They put on 40 X 125 roof started at 0630 and finished by 0930. Every thing was done but the sheet metal. Had three up on the roof, two on a scissors lift two on the ground and one on the front loader. (Plus one this flatus doing the fetching) All volunteer help.

For a while I toyed with the idea of raising "Organic" alfalfa for the dairy goat trade. I have lost numerous customers to there changing to certified "Organic".

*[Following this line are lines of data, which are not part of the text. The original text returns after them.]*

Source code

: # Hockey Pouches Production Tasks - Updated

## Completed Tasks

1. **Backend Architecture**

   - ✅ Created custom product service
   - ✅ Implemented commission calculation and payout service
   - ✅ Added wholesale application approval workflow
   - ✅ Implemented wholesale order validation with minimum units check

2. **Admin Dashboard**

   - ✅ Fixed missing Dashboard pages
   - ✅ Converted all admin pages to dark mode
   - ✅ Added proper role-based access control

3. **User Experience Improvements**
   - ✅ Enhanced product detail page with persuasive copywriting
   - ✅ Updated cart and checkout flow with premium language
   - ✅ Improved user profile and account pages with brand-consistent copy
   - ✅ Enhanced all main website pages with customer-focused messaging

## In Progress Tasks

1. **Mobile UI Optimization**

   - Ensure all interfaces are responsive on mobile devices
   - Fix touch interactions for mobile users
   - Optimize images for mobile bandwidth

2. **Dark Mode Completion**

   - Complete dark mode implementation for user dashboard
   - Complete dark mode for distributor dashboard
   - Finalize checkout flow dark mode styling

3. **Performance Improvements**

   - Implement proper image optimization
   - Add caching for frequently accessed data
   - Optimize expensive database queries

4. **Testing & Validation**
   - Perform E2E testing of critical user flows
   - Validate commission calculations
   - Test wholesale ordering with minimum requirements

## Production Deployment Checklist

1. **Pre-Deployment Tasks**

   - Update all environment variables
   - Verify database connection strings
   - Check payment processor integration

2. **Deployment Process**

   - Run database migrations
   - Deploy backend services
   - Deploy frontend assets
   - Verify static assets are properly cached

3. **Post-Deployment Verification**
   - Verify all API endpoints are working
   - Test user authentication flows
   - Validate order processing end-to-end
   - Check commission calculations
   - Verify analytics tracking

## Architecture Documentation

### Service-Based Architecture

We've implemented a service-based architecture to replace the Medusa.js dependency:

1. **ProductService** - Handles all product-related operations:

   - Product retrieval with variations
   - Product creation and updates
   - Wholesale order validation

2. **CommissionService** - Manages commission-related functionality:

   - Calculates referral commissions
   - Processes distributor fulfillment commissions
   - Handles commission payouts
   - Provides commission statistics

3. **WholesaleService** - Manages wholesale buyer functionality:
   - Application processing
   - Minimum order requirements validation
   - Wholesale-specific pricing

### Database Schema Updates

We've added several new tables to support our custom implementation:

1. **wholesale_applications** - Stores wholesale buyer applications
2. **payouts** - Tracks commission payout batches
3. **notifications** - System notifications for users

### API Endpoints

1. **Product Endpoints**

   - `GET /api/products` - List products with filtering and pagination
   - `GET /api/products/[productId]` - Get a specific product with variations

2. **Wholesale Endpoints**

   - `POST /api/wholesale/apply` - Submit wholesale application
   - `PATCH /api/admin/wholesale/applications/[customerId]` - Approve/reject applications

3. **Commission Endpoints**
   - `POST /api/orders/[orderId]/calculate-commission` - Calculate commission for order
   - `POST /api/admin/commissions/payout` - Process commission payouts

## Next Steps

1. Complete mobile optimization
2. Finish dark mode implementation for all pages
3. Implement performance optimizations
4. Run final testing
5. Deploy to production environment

What amazed me the most is these people preferred sweet sorghum as the were worried about the blister beetle. More paranoid about The Bug than even the horse owning public. 
Remembering alfalfa from the 1950's I did not believe it would be all that difficult to grow organic. 
Did not take long to learn different. Their rules are designed to make growing organic alfalfa close to impossible on the calcareous, high CEC, high pH soils, HERE. That plus paying a evaluator a large fee. plus mileage, meals, and quarters. I am familiar with the milk inspectors and the heart burn on personal whims they can deal out. No thank You.


----------



## hay wilson in TX (Jan 28, 2009)

For the Record, it did not rain at all in August which was a good example of my hound dog mouth over loading my houndog brain. 
The real forecasters do not have any hope for the next two weeks.


----------



## mlappin (Jun 25, 2009)

We got 3/4" the last few days, was hoping for at least a inch, a inch and a half would have been preferable, but if it rains again this weekend we still have the potential for a bin busting crop.


----------



## Nitram (Apr 2, 2011)

1/4 inch rain and below 100°!!!! Think 2 inches wouldn't run off at this point.


----------



## mlappin (Jun 25, 2009)

Ended up with another inch the last couple of days, ground was still so dry no puddles anywhere. Should really be a good corn year, most fields the ears are pushing right out the end of the husks.


----------



## Vol (Jul 5, 2009)

Incredible weather as of recent weeks in the Southeast......highs have been in the low 80's, lows in the upper 50's, low humidity, and about a 3/4" of rain per week. Heavenly.

Regards, Mike


----------